━━━ Texte source ━━━
Cher lecteur… Noël approche ! Que diriez-vous de profiter de l’ambiance des fêtes de fin d’année dans l’Hexagone ? De vous promener dans les marchés de Noël, de faire du shopping dans la capitale, ou peut-être tout simplement de rendre visite à des proches que vous n’avez pas vus depuis longtemps… Sachez que vous devrez débourser au minium 1.045,45 euros pour vous offrir ce plaisir – tarif observé sur le site de Corsair, pour un aller-retour Dzaoudzi-Paris, du 21 décembre au 3 janvier. Sur les mêmes dates, Air Austral propose un billet à … 2.470,43 euros. Dans l’autre sens (Paris-Dzaoudzi aller-retour), et sur les mêmes dates, le billet se négocie à partir de 929,60 euros avec un bagage en soute, toujours sur le site d’Air Austral. Pas donné ! Et le cas de Mayotte n’est pas isolé. Moetai Brotherson, député de la troisième circonscription de la Polynésie française et président de la délégation aux outre-mer de l’Assemblée nationale réunie ce mercredi pour discuter de la tarification aérienne, rapporte des augmentations de prix bien supérieures à l’inflation dans la plupart des territoires ultramarins : 40 % de hausse pour la Guadeloupe entre novembre 2019 et novembre 2022, jusqu’à 62 % d’augmentation pour la Nouvelle-Calédonie sur la même période. « Doit-on y voir une volonté de maximiser le profit face à une clientèle captive bien obligée de payer le prix fort pour rentrer au pays ? », interroge-t-il sans ménagement. Pendant plus de deux heures, les représentants des compagnies aériennes tenteront de faire entrevoir au président Brotherson et aux autres élus ultramarins qui composent la délégation – sans Estelle Youssouffa – la « complexité de l’écosystème » dans lequel ils opèrent. Comprenez : pourquoi c’est cher.

Une hausse des prix multifactorielle

« Nous avons parfaitement conscience qu’en outre-mer, le transport aérien n’est pas un luxe, mais un produit de première nécessité, qui pèse lourd dans le budget des ménages », reconnaît Pascal de Izaguirre, président-directeur général de la compagnie Corsair, dont la desserte des départements et régions d’outre-mer (DROM) constitue 70 % du chiffre d’affaires. Il attire, à l’instar de ses pairs, l’attention sur trois points. D’une part, le prix des carburants a fortement augmenté. « En novembre 2022, nous avons payé 1.204 euros la tonne de pétrole, contre 630 euros il y a un an », rapporte-t-il. « Avant le Covid, le coût du carburant représentait 25 % de nos dépenses. Maintenant, c’est environ 40 % », abonde Joseph Brema, le PDG d’Air Austral, qui constate par ailleurs une disparité des prix dans les différents aéroports desservis. « Si on paye pour 100 euros de kérosène à Paris, on en paiera 110 à La Réunion et 156 à Mayotte ! » (N.D.L.R. Le PDG de Total, Patrick Pouyanné, s’est engagé en novembre à mettre en place « une grille de remise sur le prix de base pour les compagnies aériennes principales ») Deuxièmement, la forte appréciation du dollar face à l’euro impacte également les coûts de maintenance. Enfin, les compagnies déplorent la hausse des redevances de navigation aérienne de survol : « 25 % en 2022. » « Croyez-bien que nous ne faisons que répercuter partiellement ces hausses, et que nous en absorbons une partie ! », plaide Pascal de Izaguirre. En bref, ça pourrait être encore pire !
━━━ Données extraites ━━━
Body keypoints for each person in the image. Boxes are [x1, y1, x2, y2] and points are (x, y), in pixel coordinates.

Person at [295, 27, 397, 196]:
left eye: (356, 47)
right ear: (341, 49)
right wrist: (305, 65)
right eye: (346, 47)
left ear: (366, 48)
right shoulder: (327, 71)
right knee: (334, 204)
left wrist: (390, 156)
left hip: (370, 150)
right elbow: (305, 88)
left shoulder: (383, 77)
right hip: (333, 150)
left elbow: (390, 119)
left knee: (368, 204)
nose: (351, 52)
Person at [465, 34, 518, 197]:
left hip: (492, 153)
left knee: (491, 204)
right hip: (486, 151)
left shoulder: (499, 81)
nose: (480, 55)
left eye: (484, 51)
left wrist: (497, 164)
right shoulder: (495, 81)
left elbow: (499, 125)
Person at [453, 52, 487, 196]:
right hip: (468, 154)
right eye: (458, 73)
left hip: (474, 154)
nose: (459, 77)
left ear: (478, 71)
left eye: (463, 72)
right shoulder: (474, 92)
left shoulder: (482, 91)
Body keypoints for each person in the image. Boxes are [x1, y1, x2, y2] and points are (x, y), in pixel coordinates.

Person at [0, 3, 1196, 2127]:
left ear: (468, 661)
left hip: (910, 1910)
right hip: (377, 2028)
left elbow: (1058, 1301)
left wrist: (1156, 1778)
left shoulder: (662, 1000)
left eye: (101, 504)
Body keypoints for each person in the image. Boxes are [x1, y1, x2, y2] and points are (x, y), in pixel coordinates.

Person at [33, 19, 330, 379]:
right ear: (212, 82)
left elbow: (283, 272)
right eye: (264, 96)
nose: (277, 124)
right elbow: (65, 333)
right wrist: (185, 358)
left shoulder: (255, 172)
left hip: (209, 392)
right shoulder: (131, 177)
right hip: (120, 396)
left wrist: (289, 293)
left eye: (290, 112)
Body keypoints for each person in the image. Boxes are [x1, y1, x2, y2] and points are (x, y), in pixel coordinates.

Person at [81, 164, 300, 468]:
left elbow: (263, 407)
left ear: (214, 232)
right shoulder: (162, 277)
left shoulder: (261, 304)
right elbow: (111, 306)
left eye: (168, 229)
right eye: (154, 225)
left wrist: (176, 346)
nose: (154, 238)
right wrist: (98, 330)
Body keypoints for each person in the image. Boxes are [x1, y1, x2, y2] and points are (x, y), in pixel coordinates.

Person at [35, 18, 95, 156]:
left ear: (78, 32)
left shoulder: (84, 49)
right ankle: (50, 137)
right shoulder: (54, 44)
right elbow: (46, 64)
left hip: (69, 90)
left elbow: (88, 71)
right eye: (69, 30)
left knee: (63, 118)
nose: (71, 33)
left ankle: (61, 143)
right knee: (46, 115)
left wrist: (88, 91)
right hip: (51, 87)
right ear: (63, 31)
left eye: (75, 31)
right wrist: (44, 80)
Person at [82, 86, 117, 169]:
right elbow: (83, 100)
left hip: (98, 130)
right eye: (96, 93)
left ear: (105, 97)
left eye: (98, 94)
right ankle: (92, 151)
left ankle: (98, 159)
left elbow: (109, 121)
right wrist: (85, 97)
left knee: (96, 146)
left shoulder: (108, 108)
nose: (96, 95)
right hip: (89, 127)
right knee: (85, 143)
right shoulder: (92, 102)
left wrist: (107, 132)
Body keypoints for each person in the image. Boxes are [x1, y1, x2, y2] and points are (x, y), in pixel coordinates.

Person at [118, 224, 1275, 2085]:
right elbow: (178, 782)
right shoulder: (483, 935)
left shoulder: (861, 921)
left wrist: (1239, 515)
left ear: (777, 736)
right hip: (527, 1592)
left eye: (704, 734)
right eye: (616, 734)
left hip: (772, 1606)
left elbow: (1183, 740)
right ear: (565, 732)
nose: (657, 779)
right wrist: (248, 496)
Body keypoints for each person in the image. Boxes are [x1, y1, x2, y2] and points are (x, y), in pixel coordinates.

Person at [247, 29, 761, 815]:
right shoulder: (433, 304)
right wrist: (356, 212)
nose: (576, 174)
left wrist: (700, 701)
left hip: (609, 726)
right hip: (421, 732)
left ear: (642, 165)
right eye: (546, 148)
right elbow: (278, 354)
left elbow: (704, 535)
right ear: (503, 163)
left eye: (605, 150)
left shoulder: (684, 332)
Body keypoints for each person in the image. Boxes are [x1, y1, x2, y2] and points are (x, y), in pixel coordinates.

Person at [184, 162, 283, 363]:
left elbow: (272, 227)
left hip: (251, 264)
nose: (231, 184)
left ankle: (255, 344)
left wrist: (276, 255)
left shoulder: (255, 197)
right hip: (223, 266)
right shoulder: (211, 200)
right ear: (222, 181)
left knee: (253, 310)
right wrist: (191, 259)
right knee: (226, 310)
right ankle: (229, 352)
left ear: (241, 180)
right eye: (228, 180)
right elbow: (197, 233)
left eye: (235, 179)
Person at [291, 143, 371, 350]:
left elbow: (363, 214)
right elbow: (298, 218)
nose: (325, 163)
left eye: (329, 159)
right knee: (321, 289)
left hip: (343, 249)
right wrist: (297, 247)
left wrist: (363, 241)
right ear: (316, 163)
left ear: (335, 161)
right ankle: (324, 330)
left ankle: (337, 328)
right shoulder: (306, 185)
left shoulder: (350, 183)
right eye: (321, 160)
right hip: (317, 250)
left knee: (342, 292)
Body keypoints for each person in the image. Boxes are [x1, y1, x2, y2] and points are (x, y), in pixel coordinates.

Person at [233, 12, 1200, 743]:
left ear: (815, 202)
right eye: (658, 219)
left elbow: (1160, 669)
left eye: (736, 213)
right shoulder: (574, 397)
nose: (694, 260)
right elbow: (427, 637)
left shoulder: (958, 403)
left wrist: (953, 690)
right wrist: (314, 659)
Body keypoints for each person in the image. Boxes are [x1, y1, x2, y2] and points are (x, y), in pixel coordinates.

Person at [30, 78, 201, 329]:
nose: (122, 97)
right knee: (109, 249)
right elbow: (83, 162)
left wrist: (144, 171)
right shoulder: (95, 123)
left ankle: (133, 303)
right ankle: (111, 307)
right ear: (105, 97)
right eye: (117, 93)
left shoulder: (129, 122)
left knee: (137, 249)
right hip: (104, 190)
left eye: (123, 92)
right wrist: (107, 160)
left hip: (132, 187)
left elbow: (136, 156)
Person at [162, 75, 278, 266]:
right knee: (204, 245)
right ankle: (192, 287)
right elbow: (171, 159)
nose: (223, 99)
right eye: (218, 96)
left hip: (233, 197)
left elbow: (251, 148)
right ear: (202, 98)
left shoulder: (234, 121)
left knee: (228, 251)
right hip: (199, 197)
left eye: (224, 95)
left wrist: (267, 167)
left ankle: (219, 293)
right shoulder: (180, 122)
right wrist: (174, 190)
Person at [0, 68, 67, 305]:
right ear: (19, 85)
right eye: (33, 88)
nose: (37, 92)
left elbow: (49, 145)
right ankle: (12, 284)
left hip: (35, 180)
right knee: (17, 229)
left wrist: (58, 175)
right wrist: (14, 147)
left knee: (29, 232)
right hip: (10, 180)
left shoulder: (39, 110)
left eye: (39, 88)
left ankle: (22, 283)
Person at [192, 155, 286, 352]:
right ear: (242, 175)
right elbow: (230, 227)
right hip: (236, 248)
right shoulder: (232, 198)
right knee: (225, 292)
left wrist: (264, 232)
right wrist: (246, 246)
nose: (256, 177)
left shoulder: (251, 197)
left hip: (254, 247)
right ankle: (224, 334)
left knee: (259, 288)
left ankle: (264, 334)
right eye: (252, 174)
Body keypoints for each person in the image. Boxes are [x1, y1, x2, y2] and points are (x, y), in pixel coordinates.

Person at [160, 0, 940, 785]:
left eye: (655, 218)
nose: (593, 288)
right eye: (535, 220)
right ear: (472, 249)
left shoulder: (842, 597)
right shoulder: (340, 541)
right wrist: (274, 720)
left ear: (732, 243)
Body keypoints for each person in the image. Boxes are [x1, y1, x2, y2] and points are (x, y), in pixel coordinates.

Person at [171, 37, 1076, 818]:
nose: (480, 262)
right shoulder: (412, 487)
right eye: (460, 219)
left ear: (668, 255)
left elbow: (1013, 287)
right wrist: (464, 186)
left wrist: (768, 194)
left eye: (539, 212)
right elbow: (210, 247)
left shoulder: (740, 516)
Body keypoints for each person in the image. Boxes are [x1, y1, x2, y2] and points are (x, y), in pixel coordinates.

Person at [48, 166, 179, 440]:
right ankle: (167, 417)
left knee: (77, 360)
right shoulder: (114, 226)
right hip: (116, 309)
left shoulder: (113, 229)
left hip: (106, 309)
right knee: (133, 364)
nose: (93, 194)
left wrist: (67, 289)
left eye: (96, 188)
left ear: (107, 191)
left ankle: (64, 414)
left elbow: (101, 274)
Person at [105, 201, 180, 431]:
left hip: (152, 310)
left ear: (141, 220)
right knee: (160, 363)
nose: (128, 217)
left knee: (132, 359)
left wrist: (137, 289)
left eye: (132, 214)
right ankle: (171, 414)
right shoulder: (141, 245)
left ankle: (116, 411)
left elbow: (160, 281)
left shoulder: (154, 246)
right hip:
━━━
• [Consigne de l'exercice]: D'après le texte sur les tarifs aériens vers l'outre-mer, quelle part des dépenses d'Air Austral le carburant représente-t-il désormais ? Veuillez vous appuyer exclusivement sur le texte pour répondre.

• [Réponse rédigée]: Le carburant représente désormais environ 40 % des dépenses d'Air Austral, contre 25 % avant le Covid.